***** Material provided

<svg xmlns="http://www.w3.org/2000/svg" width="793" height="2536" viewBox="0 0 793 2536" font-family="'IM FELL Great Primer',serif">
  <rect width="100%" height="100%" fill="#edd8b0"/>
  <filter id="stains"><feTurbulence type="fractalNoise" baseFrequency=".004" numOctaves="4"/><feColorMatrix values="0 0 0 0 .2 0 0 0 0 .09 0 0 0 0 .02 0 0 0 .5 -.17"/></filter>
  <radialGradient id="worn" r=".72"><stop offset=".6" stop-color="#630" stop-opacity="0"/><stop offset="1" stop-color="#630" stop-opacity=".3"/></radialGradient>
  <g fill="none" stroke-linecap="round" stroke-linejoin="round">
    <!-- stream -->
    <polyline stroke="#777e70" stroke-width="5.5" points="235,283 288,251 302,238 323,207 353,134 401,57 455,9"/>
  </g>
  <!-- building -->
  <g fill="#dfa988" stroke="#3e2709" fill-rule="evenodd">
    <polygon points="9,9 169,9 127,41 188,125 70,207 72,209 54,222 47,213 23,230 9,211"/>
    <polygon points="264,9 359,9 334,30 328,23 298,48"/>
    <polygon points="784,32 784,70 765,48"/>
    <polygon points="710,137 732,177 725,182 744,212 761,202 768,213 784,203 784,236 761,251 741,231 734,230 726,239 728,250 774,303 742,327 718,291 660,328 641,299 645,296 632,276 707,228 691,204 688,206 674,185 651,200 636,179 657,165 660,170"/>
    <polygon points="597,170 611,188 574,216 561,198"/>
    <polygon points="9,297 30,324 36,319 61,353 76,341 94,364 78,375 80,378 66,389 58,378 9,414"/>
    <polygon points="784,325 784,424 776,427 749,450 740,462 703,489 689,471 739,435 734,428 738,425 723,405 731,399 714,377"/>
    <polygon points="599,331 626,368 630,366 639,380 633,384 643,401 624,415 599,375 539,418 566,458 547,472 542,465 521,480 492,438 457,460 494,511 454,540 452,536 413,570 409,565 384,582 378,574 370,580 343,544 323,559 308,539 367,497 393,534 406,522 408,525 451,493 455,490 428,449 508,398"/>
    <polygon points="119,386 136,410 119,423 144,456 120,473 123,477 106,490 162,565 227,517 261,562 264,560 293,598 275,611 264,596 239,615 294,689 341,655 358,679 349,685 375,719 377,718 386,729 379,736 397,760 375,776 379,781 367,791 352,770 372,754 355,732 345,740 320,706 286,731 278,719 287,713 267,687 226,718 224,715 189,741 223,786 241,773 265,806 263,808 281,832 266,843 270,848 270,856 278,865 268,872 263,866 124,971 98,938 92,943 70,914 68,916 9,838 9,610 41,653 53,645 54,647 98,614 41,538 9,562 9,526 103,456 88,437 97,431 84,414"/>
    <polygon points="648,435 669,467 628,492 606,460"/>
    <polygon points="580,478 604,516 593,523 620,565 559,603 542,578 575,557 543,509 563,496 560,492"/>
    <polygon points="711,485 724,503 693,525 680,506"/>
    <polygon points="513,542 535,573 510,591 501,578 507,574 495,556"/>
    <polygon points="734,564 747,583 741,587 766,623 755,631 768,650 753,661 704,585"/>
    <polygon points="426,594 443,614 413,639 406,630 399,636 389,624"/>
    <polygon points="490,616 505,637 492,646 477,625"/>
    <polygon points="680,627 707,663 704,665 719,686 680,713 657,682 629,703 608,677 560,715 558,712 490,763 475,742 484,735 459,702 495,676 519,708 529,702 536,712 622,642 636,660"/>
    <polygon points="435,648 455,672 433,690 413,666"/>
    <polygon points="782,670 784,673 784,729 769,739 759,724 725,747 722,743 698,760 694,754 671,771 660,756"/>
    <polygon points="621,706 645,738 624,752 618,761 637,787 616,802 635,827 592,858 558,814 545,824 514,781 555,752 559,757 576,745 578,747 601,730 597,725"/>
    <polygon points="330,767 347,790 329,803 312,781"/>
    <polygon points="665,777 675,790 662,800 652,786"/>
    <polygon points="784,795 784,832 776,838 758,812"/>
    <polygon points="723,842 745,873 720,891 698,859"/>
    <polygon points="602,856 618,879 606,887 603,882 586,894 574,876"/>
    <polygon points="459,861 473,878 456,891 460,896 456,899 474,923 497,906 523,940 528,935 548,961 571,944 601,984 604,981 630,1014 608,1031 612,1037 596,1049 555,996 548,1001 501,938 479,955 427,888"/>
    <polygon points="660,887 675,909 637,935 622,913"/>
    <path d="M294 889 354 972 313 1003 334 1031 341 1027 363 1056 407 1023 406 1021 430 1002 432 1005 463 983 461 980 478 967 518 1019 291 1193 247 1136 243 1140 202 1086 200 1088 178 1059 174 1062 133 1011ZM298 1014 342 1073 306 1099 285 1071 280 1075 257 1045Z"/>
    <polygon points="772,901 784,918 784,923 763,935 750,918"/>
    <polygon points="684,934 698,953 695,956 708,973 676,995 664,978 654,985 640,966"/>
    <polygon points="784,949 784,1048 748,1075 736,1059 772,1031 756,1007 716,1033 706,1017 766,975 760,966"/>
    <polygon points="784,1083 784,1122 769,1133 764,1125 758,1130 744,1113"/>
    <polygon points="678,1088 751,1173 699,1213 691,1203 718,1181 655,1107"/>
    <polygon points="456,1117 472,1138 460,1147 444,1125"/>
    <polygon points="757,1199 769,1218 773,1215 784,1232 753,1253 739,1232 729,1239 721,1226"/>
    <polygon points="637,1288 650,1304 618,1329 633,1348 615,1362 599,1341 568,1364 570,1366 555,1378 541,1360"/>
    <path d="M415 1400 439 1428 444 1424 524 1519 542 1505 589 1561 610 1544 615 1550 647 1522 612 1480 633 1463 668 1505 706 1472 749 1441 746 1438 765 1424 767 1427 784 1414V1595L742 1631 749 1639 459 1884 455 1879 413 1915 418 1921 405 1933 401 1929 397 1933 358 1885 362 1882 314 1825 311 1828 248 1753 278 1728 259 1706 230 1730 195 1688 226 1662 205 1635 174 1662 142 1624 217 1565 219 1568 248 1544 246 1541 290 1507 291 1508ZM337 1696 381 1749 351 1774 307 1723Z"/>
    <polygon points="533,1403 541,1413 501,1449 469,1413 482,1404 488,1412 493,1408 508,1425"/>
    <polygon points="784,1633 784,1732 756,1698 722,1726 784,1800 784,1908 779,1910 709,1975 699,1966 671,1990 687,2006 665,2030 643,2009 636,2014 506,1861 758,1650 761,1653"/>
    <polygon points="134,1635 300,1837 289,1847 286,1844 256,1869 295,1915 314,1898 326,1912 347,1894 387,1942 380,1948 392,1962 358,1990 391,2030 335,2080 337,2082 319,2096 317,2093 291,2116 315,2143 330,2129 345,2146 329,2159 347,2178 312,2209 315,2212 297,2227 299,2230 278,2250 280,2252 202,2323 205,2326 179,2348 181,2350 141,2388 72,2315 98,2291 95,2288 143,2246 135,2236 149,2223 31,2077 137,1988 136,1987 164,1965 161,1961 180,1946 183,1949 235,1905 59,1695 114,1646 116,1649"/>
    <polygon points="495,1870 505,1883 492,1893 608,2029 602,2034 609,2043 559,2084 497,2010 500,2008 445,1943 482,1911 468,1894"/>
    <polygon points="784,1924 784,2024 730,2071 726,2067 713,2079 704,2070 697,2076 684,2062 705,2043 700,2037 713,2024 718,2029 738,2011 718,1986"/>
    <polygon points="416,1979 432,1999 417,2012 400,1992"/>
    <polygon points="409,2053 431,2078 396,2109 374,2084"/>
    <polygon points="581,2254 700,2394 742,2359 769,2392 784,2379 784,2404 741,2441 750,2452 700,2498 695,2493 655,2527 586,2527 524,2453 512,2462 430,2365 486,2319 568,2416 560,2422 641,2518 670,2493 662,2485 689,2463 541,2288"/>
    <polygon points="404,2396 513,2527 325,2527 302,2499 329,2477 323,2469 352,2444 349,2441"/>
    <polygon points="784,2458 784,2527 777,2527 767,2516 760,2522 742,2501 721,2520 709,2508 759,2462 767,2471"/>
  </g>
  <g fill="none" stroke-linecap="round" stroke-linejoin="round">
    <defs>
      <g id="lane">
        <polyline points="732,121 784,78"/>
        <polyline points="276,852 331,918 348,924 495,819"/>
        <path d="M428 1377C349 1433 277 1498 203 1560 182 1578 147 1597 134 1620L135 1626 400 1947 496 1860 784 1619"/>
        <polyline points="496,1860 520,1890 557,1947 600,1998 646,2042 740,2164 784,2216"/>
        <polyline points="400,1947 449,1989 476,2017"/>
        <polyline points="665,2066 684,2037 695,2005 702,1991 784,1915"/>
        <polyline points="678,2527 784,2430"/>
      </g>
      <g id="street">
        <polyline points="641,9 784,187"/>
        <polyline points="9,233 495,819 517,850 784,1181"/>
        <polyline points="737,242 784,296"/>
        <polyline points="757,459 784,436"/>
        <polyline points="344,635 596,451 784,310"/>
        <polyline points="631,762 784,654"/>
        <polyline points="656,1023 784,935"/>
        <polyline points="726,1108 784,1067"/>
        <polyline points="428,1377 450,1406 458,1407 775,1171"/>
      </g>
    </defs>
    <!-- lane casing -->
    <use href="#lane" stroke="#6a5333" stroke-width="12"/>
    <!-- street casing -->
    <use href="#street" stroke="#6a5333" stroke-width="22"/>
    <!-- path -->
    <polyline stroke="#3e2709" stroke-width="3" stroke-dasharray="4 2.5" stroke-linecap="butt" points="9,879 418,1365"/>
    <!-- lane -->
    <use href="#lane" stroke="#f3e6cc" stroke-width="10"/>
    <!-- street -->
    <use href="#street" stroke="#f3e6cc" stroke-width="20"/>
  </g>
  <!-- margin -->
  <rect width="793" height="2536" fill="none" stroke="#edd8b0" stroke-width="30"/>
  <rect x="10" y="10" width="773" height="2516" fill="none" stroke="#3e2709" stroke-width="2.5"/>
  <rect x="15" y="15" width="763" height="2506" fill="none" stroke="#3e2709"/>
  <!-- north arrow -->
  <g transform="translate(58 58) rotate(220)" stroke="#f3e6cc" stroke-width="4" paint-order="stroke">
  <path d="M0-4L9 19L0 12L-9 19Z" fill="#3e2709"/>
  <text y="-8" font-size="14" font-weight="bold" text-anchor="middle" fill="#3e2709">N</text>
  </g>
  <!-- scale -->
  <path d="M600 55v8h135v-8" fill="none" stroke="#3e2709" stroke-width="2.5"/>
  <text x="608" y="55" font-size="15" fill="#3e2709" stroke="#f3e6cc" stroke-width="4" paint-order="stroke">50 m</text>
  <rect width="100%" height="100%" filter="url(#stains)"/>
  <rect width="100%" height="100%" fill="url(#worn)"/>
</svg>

**********

-- Exercise brief --
From the material above, copy each line that includes the word "worn".

-- Solution for this problem --
  <radialGradient id="worn" r=".72"><stop offset=".6" stop-color="#630" stop-opacity="0"/><stop offset="1" stop-color="#630" stop-opacity=".3"/></radialGradient>
  <rect width="100%" height="100%" fill="url(#worn)"/>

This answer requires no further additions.